--- Material for this task Enclosed Below ---

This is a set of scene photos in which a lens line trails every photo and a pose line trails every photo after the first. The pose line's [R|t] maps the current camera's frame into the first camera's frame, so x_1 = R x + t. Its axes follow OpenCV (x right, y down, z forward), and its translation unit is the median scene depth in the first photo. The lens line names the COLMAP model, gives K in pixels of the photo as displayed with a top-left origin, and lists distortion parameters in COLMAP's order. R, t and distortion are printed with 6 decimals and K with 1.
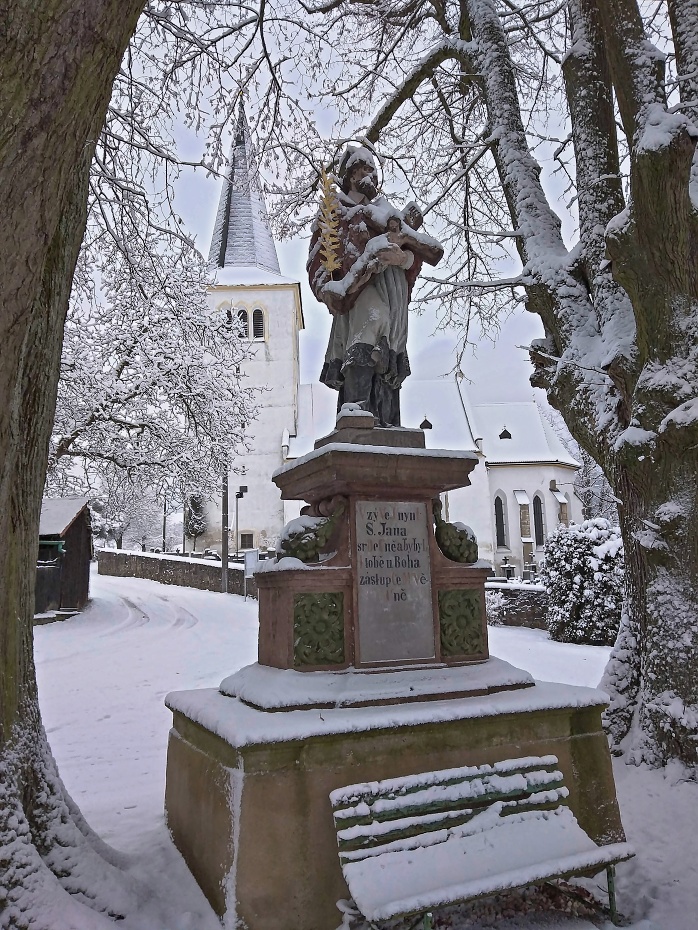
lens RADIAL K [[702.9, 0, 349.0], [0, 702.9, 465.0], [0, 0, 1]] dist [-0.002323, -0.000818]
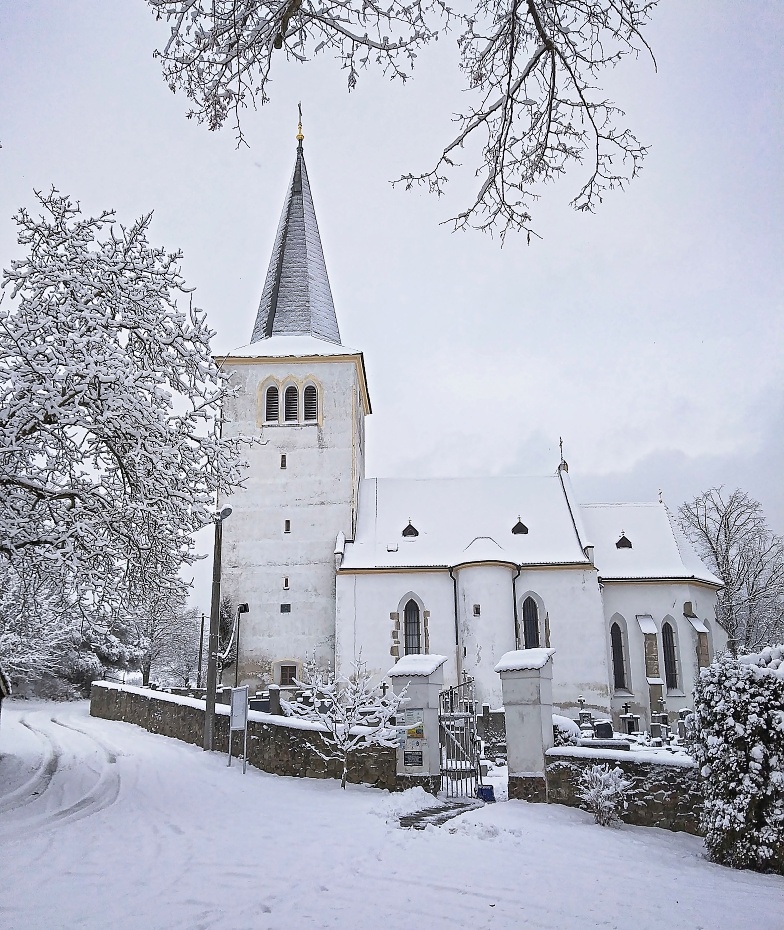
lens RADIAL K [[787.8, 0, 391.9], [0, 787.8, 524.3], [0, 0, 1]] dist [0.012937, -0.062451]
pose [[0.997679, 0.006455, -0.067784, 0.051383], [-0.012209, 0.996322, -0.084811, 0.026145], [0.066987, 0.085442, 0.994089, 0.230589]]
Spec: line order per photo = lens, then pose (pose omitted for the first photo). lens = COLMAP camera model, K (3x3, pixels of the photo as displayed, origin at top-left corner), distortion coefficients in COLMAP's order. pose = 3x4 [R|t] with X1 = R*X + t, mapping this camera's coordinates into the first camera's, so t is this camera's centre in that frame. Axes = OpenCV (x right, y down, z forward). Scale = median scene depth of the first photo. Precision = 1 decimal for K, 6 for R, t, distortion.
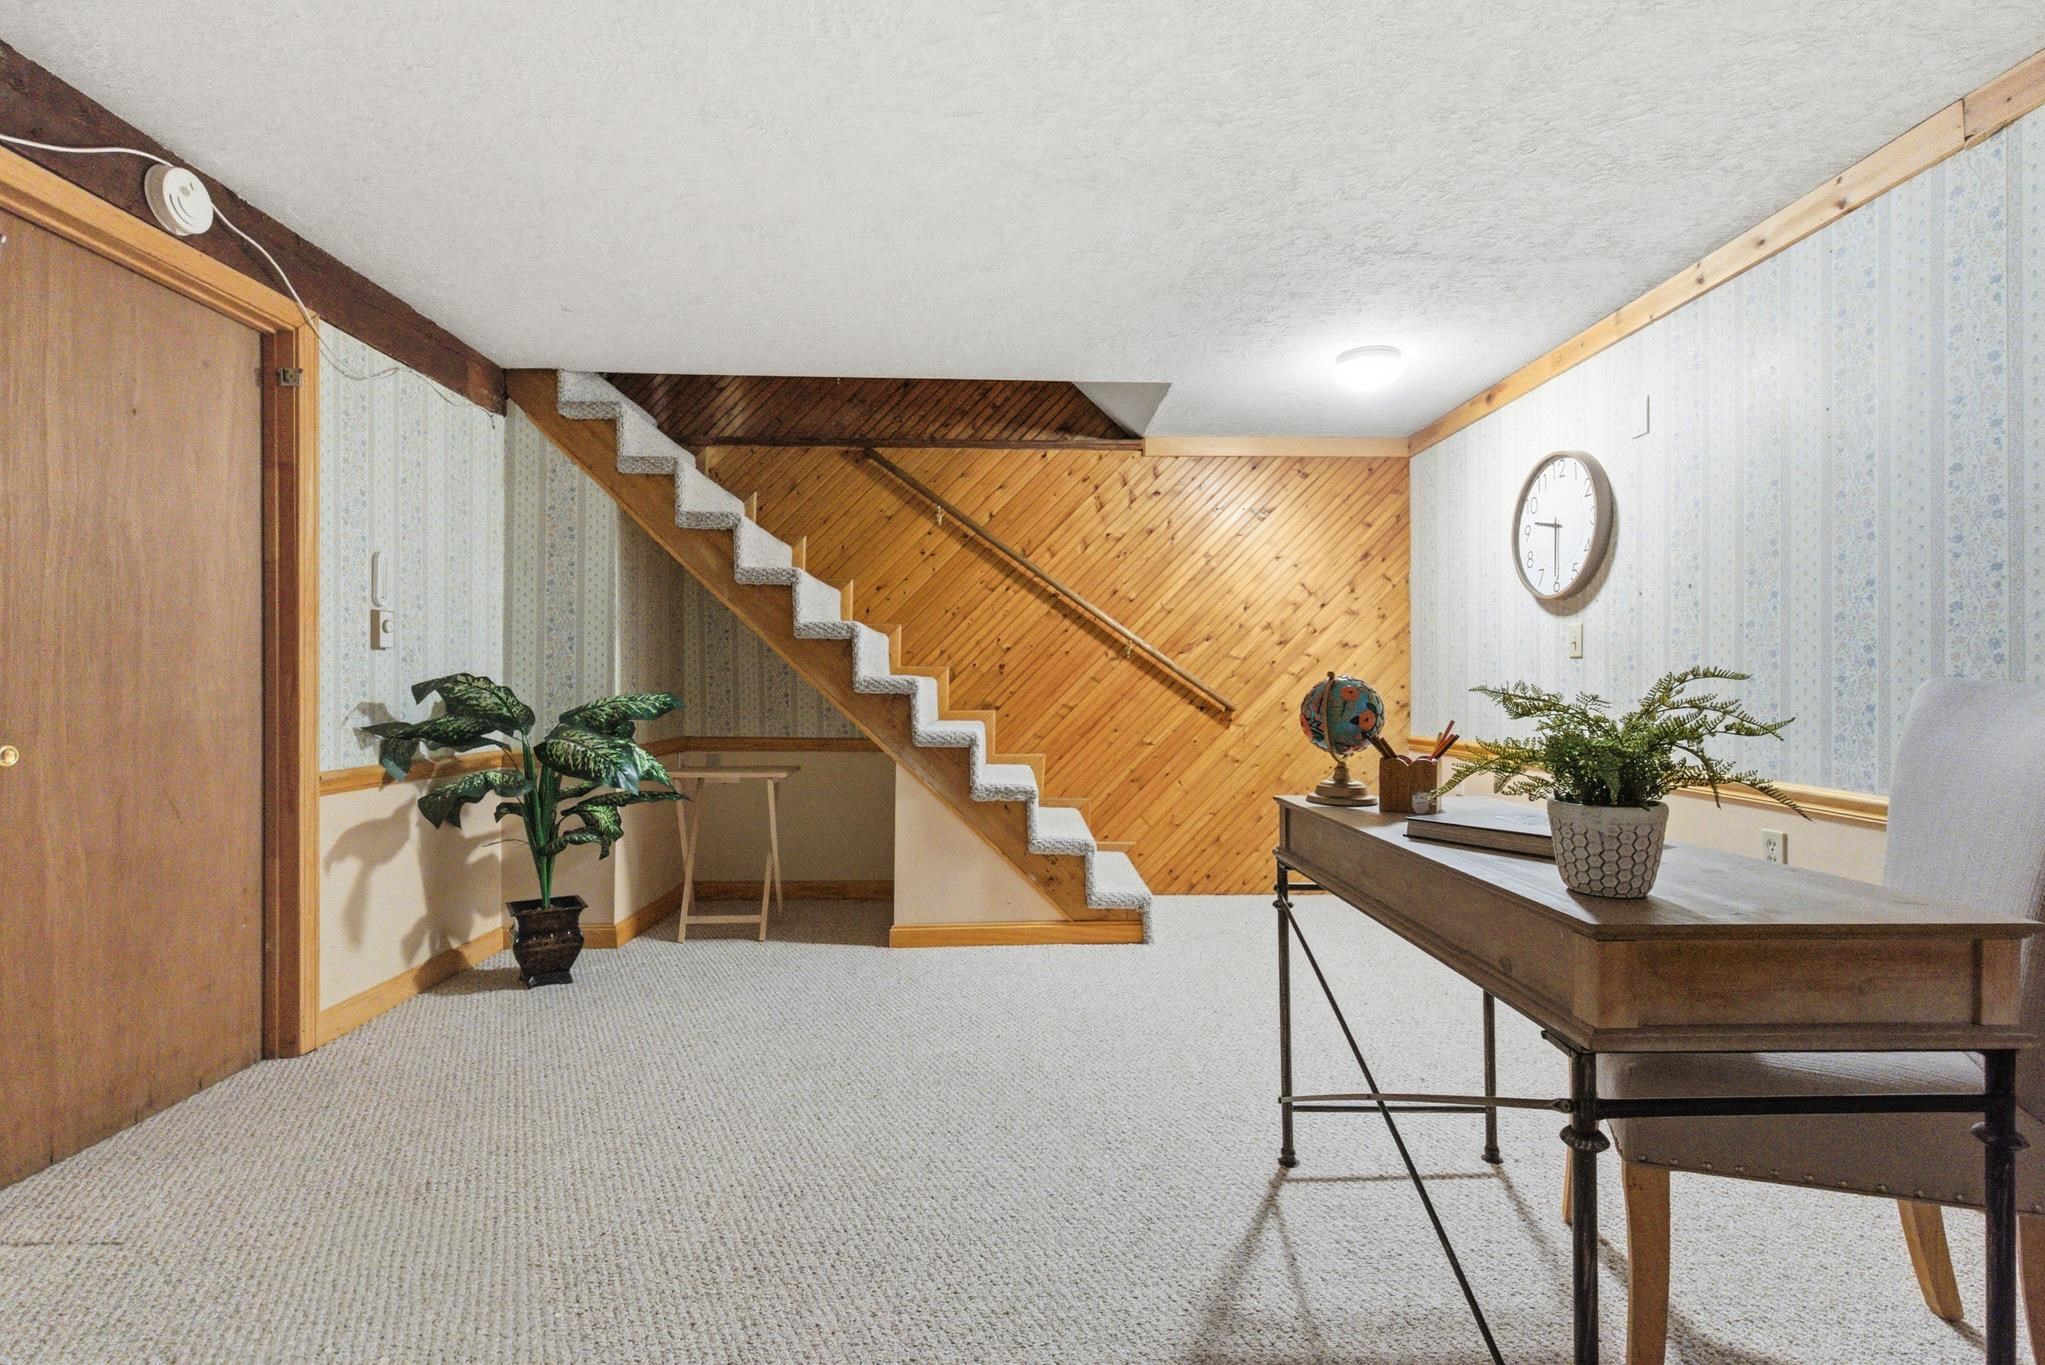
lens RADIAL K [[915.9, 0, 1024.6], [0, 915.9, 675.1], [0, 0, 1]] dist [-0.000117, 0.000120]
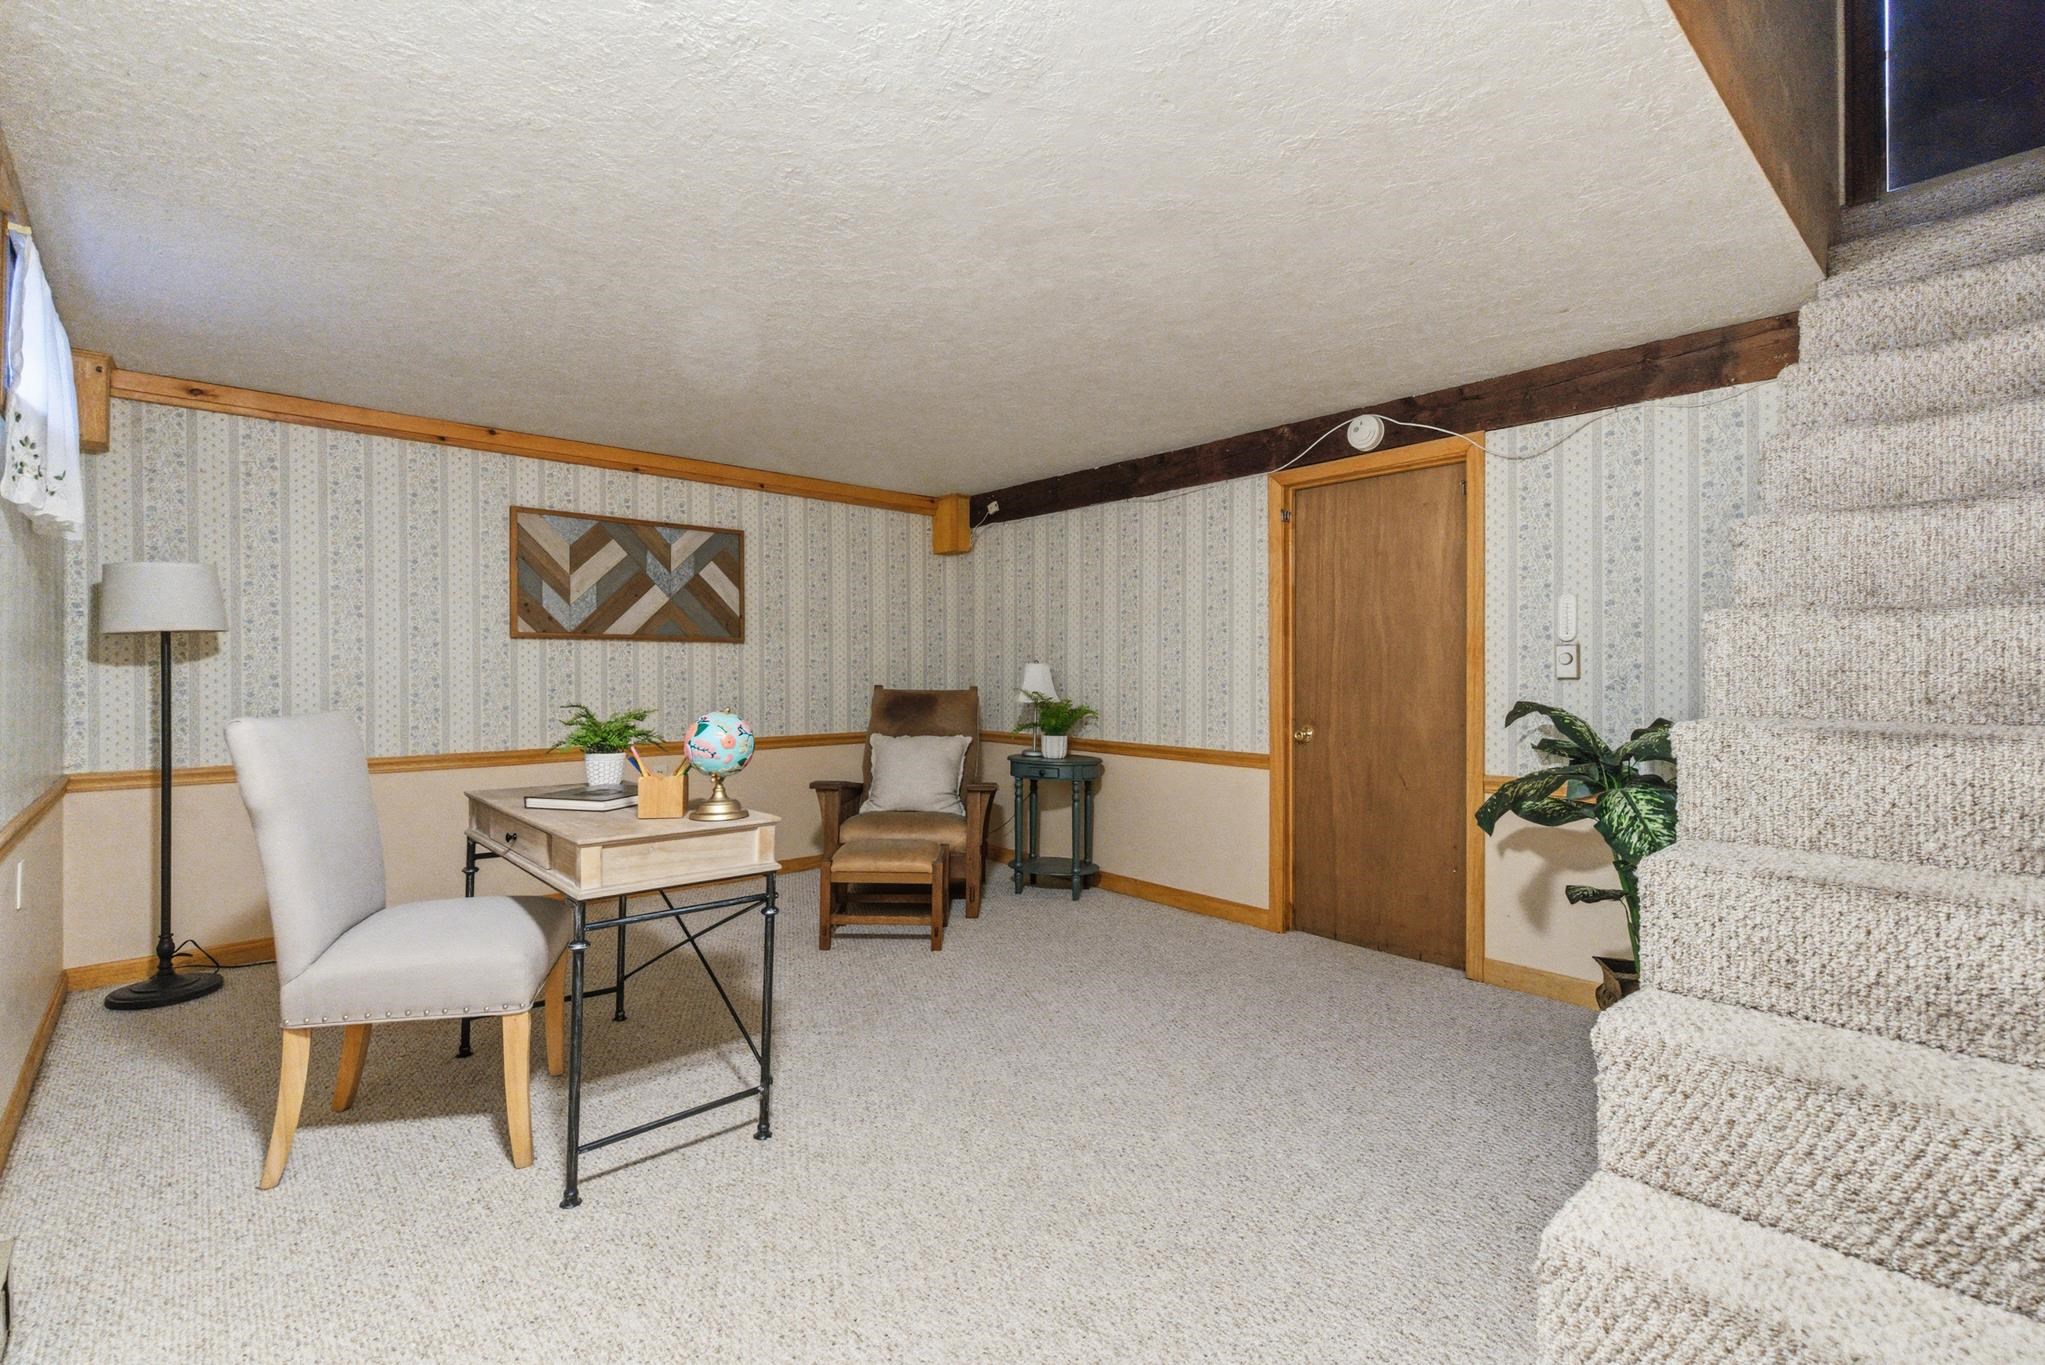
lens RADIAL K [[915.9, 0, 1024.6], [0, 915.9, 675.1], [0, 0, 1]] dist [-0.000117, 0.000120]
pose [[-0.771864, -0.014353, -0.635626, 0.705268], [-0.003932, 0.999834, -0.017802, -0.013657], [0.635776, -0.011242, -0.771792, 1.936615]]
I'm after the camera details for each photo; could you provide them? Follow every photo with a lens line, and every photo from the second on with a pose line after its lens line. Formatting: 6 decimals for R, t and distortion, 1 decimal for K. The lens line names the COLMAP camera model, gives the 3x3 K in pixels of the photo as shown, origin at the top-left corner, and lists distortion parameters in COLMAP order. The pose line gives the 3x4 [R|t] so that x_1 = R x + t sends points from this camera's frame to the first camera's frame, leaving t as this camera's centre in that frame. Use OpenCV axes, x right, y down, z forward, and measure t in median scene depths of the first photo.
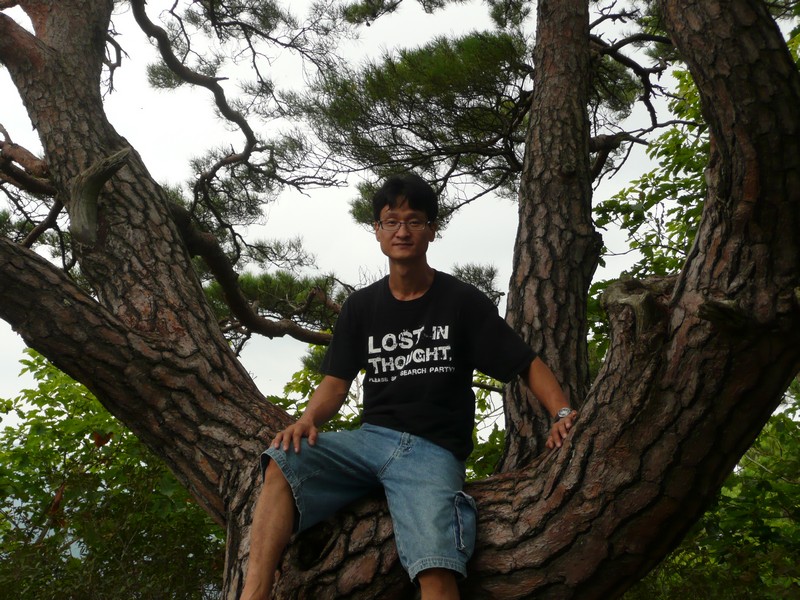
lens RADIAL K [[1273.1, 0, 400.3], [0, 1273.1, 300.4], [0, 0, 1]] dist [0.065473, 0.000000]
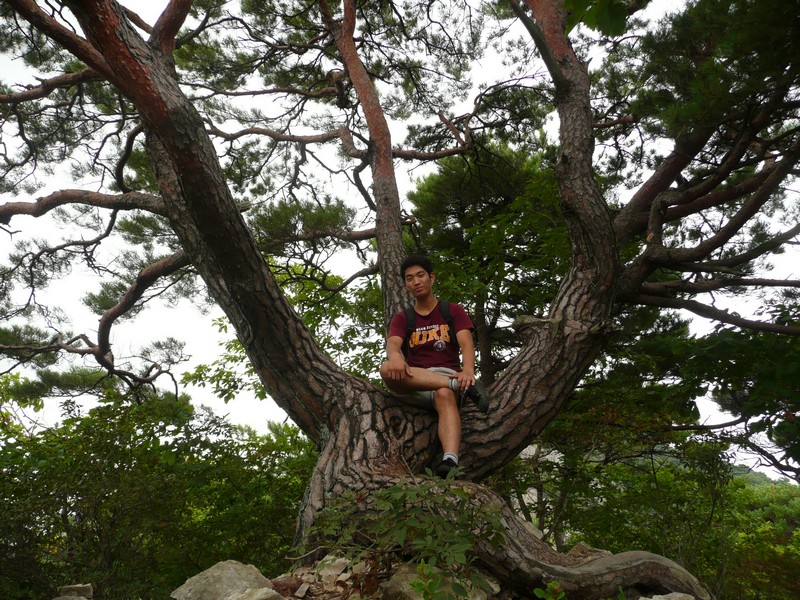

--- End of Enclosed Material for this task ---

▸ **Required action**: All that belongs in the answer is the lines from the line with "I'm after the" through the closing line of the entries, inclusive, transcribed exactly and free of pictures.

▸ **Result for this task**:
I'm after the camera details for each photo; could you provide them? Follow every photo with a lens line, and every photo from the second on with a pose line after its lens line. Formatting: 6 decimals for R, t and distortion, 1 decimal for K. The lens line names the COLMAP camera model, gives the 3x3 K in pixels of the photo as shown, origin at the top-left corner, and lists distortion parameters in COLMAP order. The pose line gives the 3x4 [R|t] so that x_1 = R x + t sends points from this camera's frame to the first camera's frame, leaving t as this camera's centre in that frame. Use OpenCV axes, x right, y down, z forward, and measure t in median scene depths of the first photo.
lens RADIAL K [[1273.1, 0, 400.3], [0, 1273.1, 300.4], [0, 0, 1]] dist [0.065473, 0.000000]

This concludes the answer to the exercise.